------ SUPPLIED ENTRIES
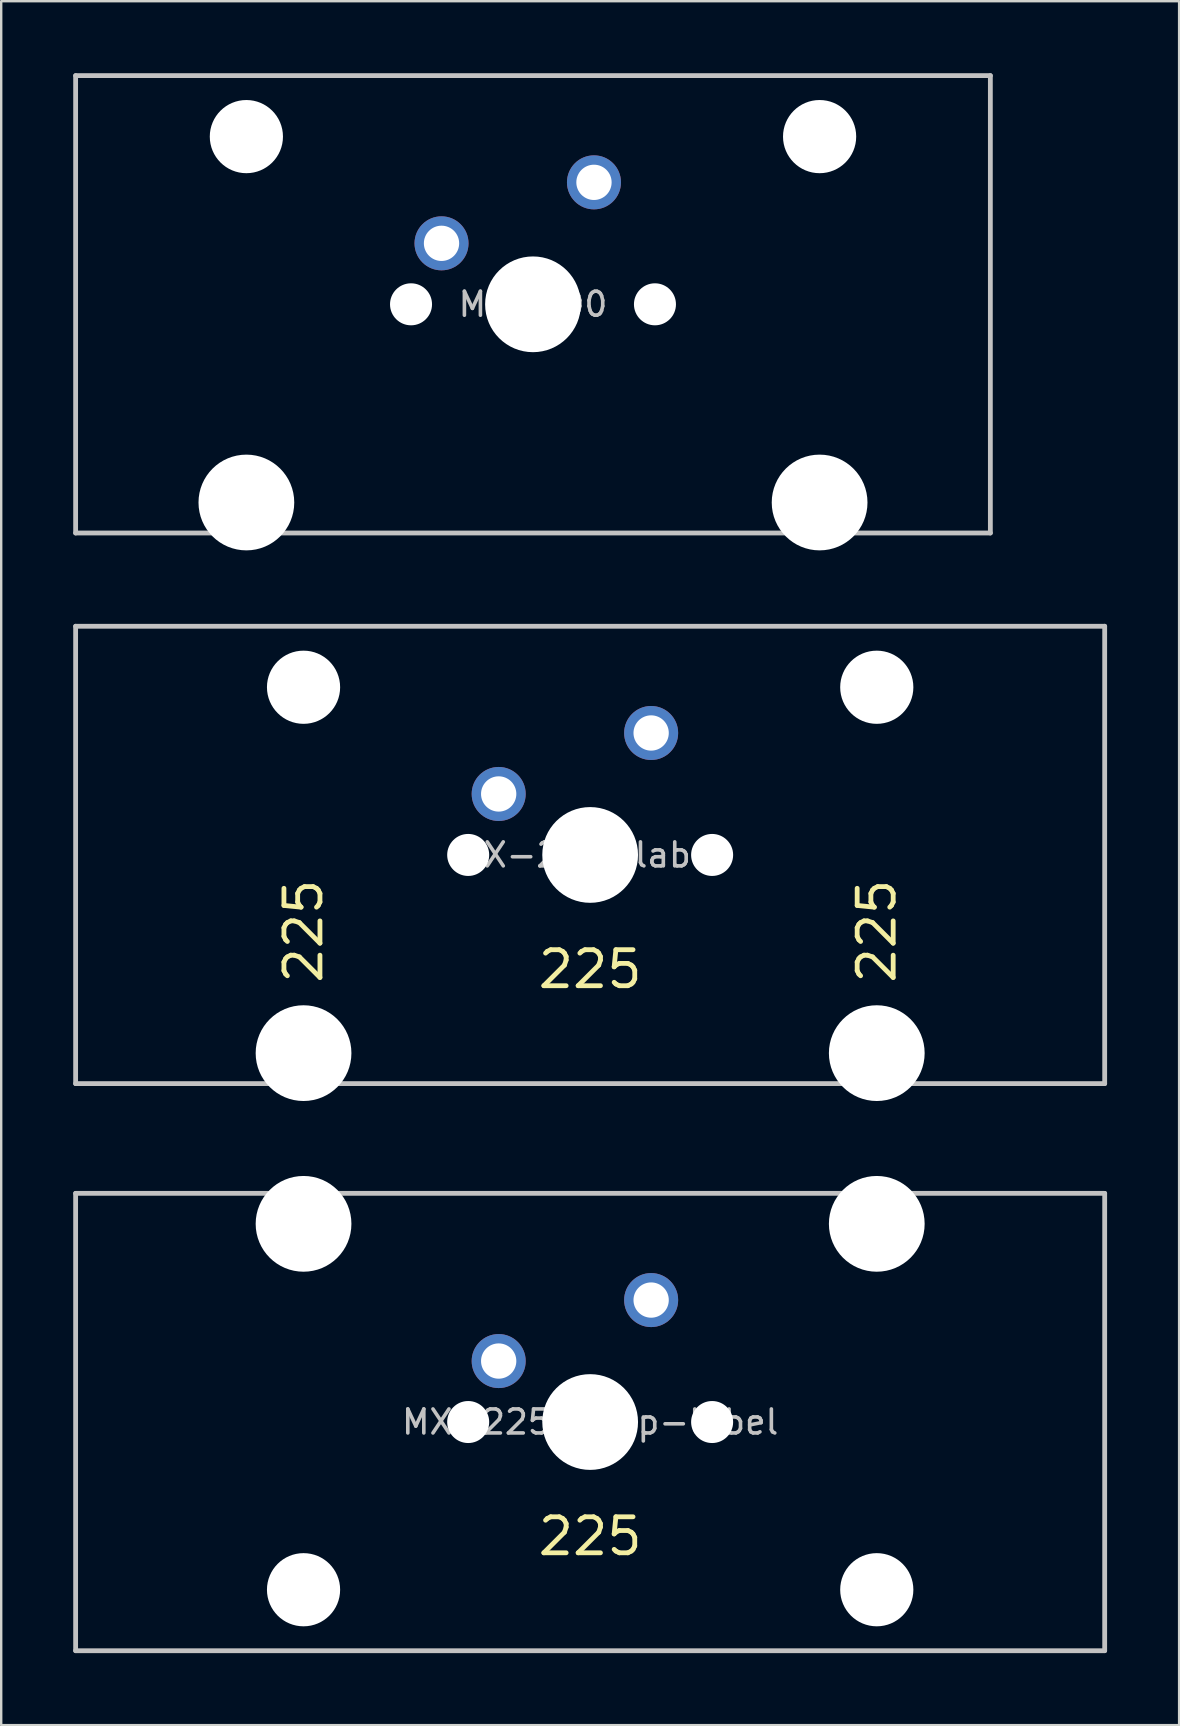
<source format=kicad_pcb>
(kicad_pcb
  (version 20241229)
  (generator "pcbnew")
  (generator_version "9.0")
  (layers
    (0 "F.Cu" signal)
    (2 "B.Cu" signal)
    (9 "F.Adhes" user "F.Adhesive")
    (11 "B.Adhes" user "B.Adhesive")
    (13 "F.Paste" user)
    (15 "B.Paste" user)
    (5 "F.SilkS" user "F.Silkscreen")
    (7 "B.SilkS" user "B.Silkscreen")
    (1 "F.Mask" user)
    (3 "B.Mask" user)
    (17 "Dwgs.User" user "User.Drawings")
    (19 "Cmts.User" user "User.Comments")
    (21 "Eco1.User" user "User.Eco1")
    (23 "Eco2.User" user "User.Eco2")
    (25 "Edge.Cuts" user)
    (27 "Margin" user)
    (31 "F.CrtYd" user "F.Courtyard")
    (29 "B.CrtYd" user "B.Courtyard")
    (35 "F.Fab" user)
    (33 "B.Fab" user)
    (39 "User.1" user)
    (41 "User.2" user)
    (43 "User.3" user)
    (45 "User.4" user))
  (footprint "MX-200"
    (layer "F.Cu")
    (at 19.15 9.625)
    (property "Reference" "MX-200" (at 0 0 0) (layer "Dwgs.User") (effects (font (size 1 1) (thickness 0.15))))
    (attr through_hole)
    (fp_line (start -19.05 9.525) (end -19.05 -9.525) (stroke (width 0.2) (type solid)) (layer "Dwgs.User"))
    (fp_line (start 19.05 -9.525) (end -19.05 -9.525) (stroke (width 0.2) (type solid)) (layer "Dwgs.User"))
    (fp_line (start 19.05 -9.525) (end 19.05 9.525) (stroke (width 0.2) (type solid)) (layer "Dwgs.User"))
    (fp_line (start 19.05 9.525) (end -19.05 9.525) (stroke (width 0.2) (type solid)) (layer "Dwgs.User"))
    (fp_line (start -15.368 -8.95) (end -15.368 10.25) (stroke (width 0.12) (type solid)) (layer "Eco1.User"))
    (fp_line (start -15.368 10.25) (end 15.368 10.25) (stroke (width 0.12) (type solid)) (layer "Eco1.User"))
    (fp_line (start -8.508 -8.95) (end -15.368 -8.95) (stroke (width 0.12) (type solid)) (layer "Eco1.User"))
    (fp_line (start -8.508 7) (end -8.508 -8.95) (stroke (width 0.12) (type solid)) (layer "Eco1.User"))
    (fp_line (start -7 -7) (end -7 7) (stroke (width 0.12) (type solid)) (layer "Eco1.User"))
    (fp_line (start -7 -7) (end 7 -7) (stroke (width 0.12) (type solid)) (layer "Eco1.User"))
    (fp_line (start -7 7) (end -8.508 7) (stroke (width 0.12) (type solid)) (layer "Eco1.User"))
    (fp_line (start 7 -7) (end 7 7) (stroke (width 0.12) (type solid)) (layer "Eco1.User"))
    (fp_line (start 8.508 -8.95) (end 8.508 7) (stroke (width 0.12) (type solid)) (layer "Eco1.User"))
    (fp_line (start 8.508 7) (end 7 7) (stroke (width 0.12) (type solid)) (layer "Eco1.User"))
    (fp_line (start 15.368 -8.95) (end 8.508 -8.95) (stroke (width 0.12) (type solid)) (layer "Eco1.User"))
    (fp_line (start 15.368 10.25) (end 15.368 -8.95) (stroke (width 0.12) (type solid)) (layer "Eco1.User"))
    (fp_circle (center -11.938 -6.985) (end -9.438 -6.985) (stroke (width 0.12) (type solid)) (fill no) (layer "Eco2.User"))
    (fp_circle (center 11.938 -6.985) (end 14.438 -6.985) (stroke (width 0.12) (type solid)) (fill no) (layer "Eco2.User"))
    (pad "" np_thru_hole circle (at -11.938 -6.985) (size 3.048 3.048) (drill 3.048) (layers "*.Cu" "*.Mask"))
    (pad "" np_thru_hole circle (at -11.938 8.255) (size 3.988 3.988) (drill 3.988) (layers "*.Cu" "*.Mask"))
    (pad "" np_thru_hole circle (at -5.08 0) (size 1.75 1.75) (drill 1.75) (layers "*.Cu" "*.Mask"))
    (pad "" np_thru_hole circle (at 0 0) (size 3.988 3.988) (drill 3.988) (layers "*.Cu" "*.Mask"))
    (pad "" np_thru_hole circle (at 5.08 0) (size 1.75 1.75) (drill 1.75) (layers "*.Cu" "*.Mask"))
    (pad "" np_thru_hole circle (at 11.938 -6.985) (size 3.048 3.048) (drill 3.048) (layers "*.Cu" "*.Mask"))
    (pad "" np_thru_hole circle (at 11.938 8.255) (size 3.988 3.988) (drill 3.988) (layers "*.Cu" "*.Mask"))
    (pad "1" thru_hole circle (at 2.54 -5.08) (size 2.25 2.25) (drill 1.47) (layers "*.Cu" "B.Mask"))
    (pad "2" thru_hole circle (at -3.81 -2.54) (size 2.25 2.25) (drill 1.47) (layers "*.Cu" "B.Mask")))
  (footprint "MX-225-sflip-label"
    (layer "F.Cu")
    (at 21.531 56.18)
    (property "Reference" "MX-225-sflip-label" (at 0 0 0) (layer "Dwgs.User") (effects (font (size 1 1) (thickness 0.15))))
    (attr through_hole)
    (fp_line (start -21.431 -9.525) (end 21.431 -9.525) (stroke (width 0.2) (type solid)) (layer "Dwgs.User"))
    (fp_line (start -21.431 9.525) (end -21.431 -9.525) (stroke (width 0.2) (type solid)) (layer "Dwgs.User"))
    (fp_line (start -21.431 9.525) (end 21.431 9.525) (stroke (width 0.2) (type solid)) (layer "Dwgs.User"))
    (fp_line (start 21.431 -9.525) (end 21.431 9.525) (stroke (width 0.2) (type solid)) (layer "Dwgs.User"))
    (fp_line (start -15.368 -10.25) (end -15.368 8.95) (stroke (width 0.12) (type solid)) (layer "Eco1.User"))
    (fp_line (start -15.368 8.95) (end -8.508 8.95) (stroke (width 0.12) (type solid)) (layer "Eco1.User"))
    (fp_line (start -8.508 -7) (end -7 -7) (stroke (width 0.12) (type solid)) (layer "Eco1.User"))
    (fp_line (start -8.508 8.95) (end -8.508 -7) (stroke (width 0.12) (type solid)) (layer "Eco1.User"))
    (fp_line (start -7 7) (end -7 -7) (stroke (width 0.12) (type solid)) (layer "Eco1.User"))
    (fp_line (start 7 -7) (end 8.508 -7) (stroke (width 0.12) (type solid)) (layer "Eco1.User"))
    (fp_line (start 7 7) (end -7 7) (stroke (width 0.12) (type solid)) (layer "Eco1.User"))
    (fp_line (start 7 7) (end 7 -7) (stroke (width 0.12) (type solid)) (layer "Eco1.User"))
    (fp_line (start 8.508 -7) (end 8.508 8.95) (stroke (width 0.12) (type solid)) (layer "Eco1.User"))
    (fp_line (start 8.508 8.95) (end 15.368 8.95) (stroke (width 0.12) (type solid)) (layer "Eco1.User"))
    (fp_line (start 15.368 -10.25) (end -15.368 -10.25) (stroke (width 0.12) (type solid)) (layer "Eco1.User"))
    (fp_line (start 15.368 8.95) (end 15.368 -10.25) (stroke (width 0.12) (type solid)) (layer "Eco1.User"))
    (fp_circle (center -11.938 6.985) (end -14.438 6.985) (stroke (width 0.12) (type solid)) (fill no) (layer "Eco2.User"))
    (fp_circle (center 11.938 6.985) (end 9.438 6.985) (stroke (width 0.12) (type solid)) (fill no) (layer "Eco2.User"))
    (fp_text user "225" (at 0 4.763 0) (layer "F.SilkS") (effects (font (size 1.5 1.5) (thickness 0.2))))
    (pad "" np_thru_hole circle (at -11.938 -8.255 180) (size 3.988 3.988) (drill 3.988) (layers "*.Cu" "*.Mask"))
    (pad "" np_thru_hole circle (at -11.938 6.985 180) (size 3.048 3.048) (drill 3.048) (layers "*.Cu" "*.Mask"))
    (pad "" np_thru_hole circle (at -5.08 0) (size 1.75 1.75) (drill 1.75) (layers "*.Cu" "*.Mask"))
    (pad "" np_thru_hole circle (at 0 0) (size 3.988 3.988) (drill 3.988) (layers "*.Cu" "*.Mask"))
    (pad "" np_thru_hole circle (at 5.08 0) (size 1.75 1.75) (drill 1.75) (layers "*.Cu" "*.Mask"))
    (pad "" np_thru_hole circle (at 11.938 -8.255 180) (size 3.988 3.988) (drill 3.988) (layers "*.Cu" "*.Mask"))
    (pad "" np_thru_hole circle (at 11.938 6.985 180) (size 3.048 3.048) (drill 3.048) (layers "*.Cu" "*.Mask"))
    (pad "1" thru_hole circle (at 2.54 -5.08) (size 2.25 2.25) (drill 1.47) (layers "*.Cu" "B.Mask"))
    (pad "2" thru_hole circle (at -3.81 -2.54) (size 2.25 2.25) (drill 1.47) (layers "*.Cu" "B.Mask")))
  (footprint "MX-225-label"
    (layer "F.Cu")
    (at 21.531 32.56)
    (property "Reference" "MX-225-label" (at 0 0 0) (layer "Dwgs.User") (effects (font (size 1 1) (thickness 0.15))))
    (attr through_hole)
    (fp_line (start -21.431 9.525) (end -21.431 -9.525) (stroke (width 0.2) (type solid)) (layer "Dwgs.User"))
    (fp_line (start 21.431 -9.525) (end -21.431 -9.525) (stroke (width 0.2) (type solid)) (layer "Dwgs.User"))
    (fp_line (start 21.431 -9.525) (end 21.431 9.525) (stroke (width 0.2) (type solid)) (layer "Dwgs.User"))
    (fp_line (start 21.431 9.525) (end -21.431 9.525) (stroke (width 0.2) (type solid)) (layer "Dwgs.User"))
    (fp_line (start -15.368 -8.95) (end -15.368 10.25) (stroke (width 0.12) (type solid)) (layer "Eco1.User"))
    (fp_line (start -15.368 10.25) (end 15.368 10.25) (stroke (width 0.12) (type solid)) (layer "Eco1.User"))
    (fp_line (start -8.508 -8.95) (end -15.368 -8.95) (stroke (width 0.12) (type solid)) (layer "Eco1.User"))
    (fp_line (start -8.508 7) (end -8.508 -8.95) (stroke (width 0.12) (type solid)) (layer "Eco1.User"))
    (fp_line (start -7 -7) (end -7 7) (stroke (width 0.12) (type solid)) (layer "Eco1.User"))
    (fp_line (start -7 -7) (end 7 -7) (stroke (width 0.12) (type solid)) (layer "Eco1.User"))
    (fp_line (start -7 7) (end -8.508 7) (stroke (width 0.12) (type solid)) (layer "Eco1.User"))
    (fp_line (start 7 -7) (end 7 7) (stroke (width 0.12) (type solid)) (layer "Eco1.User"))
    (fp_line (start 8.508 -8.95) (end 8.508 7) (stroke (width 0.12) (type solid)) (layer "Eco1.User"))
    (fp_line (start 8.508 7) (end 7 7) (stroke (width 0.12) (type solid)) (layer "Eco1.User"))
    (fp_line (start 15.368 -8.95) (end 8.508 -8.95) (stroke (width 0.12) (type solid)) (layer "Eco1.User"))
    (fp_line (start 15.368 10.25) (end 15.368 -8.95) (stroke (width 0.12) (type solid)) (layer "Eco1.User"))
    (fp_circle (center -11.938 -6.985) (end -9.438 -6.985) (stroke (width 0.12) (type solid)) (fill no) (layer "Eco2.User"))
    (fp_circle (center 11.938 -6.985) (end 14.438 -6.985) (stroke (width 0.12) (type solid)) (fill no) (layer "Eco2.User"))
    (fp_text user "225" (at 11.938 3.175 90) (layer "F.SilkS") (effects (font (size 1.5 1.5) (thickness 0.2))))
    (fp_text user "225" (at 0 4.763 0) (layer "F.SilkS") (effects (font (size 1.5 1.5) (thickness 0.2))))
    (fp_text user "225" (at -11.938 3.175 90) (layer "F.SilkS") (effects (font (size 1.5 1.5) (thickness 0.2))))
    (pad "" np_thru_hole circle (at -11.938 -6.985) (size 3.048 3.048) (drill 3.048) (layers "*.Cu" "*.Mask"))
    (pad "" np_thru_hole circle (at -11.938 8.255) (size 3.988 3.988) (drill 3.988) (layers "*.Cu" "*.Mask"))
    (pad "" np_thru_hole circle (at -5.08 0) (size 1.75 1.75) (drill 1.75) (layers "*.Cu" "*.Mask"))
    (pad "" np_thru_hole circle (at 0 0) (size 3.988 3.988) (drill 3.988) (layers "*.Cu" "*.Mask"))
    (pad "" np_thru_hole circle (at 5.08 0) (size 1.75 1.75) (drill 1.75) (layers "*.Cu" "*.Mask"))
    (pad "" np_thru_hole circle (at 11.938 -6.985) (size 3.048 3.048) (drill 3.048) (layers "*.Cu" "*.Mask"))
    (pad "" np_thru_hole circle (at 11.938 8.255) (size 3.988 3.988) (drill 3.988) (layers "*.Cu" "*.Mask"))
    (pad "1" thru_hole circle (at 2.54 -5.08) (size 2.25 2.25) (drill 1.47) (layers "*.Cu" "B.Mask"))
    (pad "2" thru_hole circle (at -3.81 -2.54) (size 2.25 2.25) (drill 1.47) (layers "*.Cu" "B.Mask")))
  (gr_rect
    (start -3 -3)
    (end 46.062 68.805)
    (stroke (width 0.1) (type default))
    (fill no)
    (layer "Edge.Cuts")))
</source>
------------
TASK TO COMPLETE — Line count for "label": count the lines of the records above that contain it and give only the number.

OUTPUT OF THE TASK — 4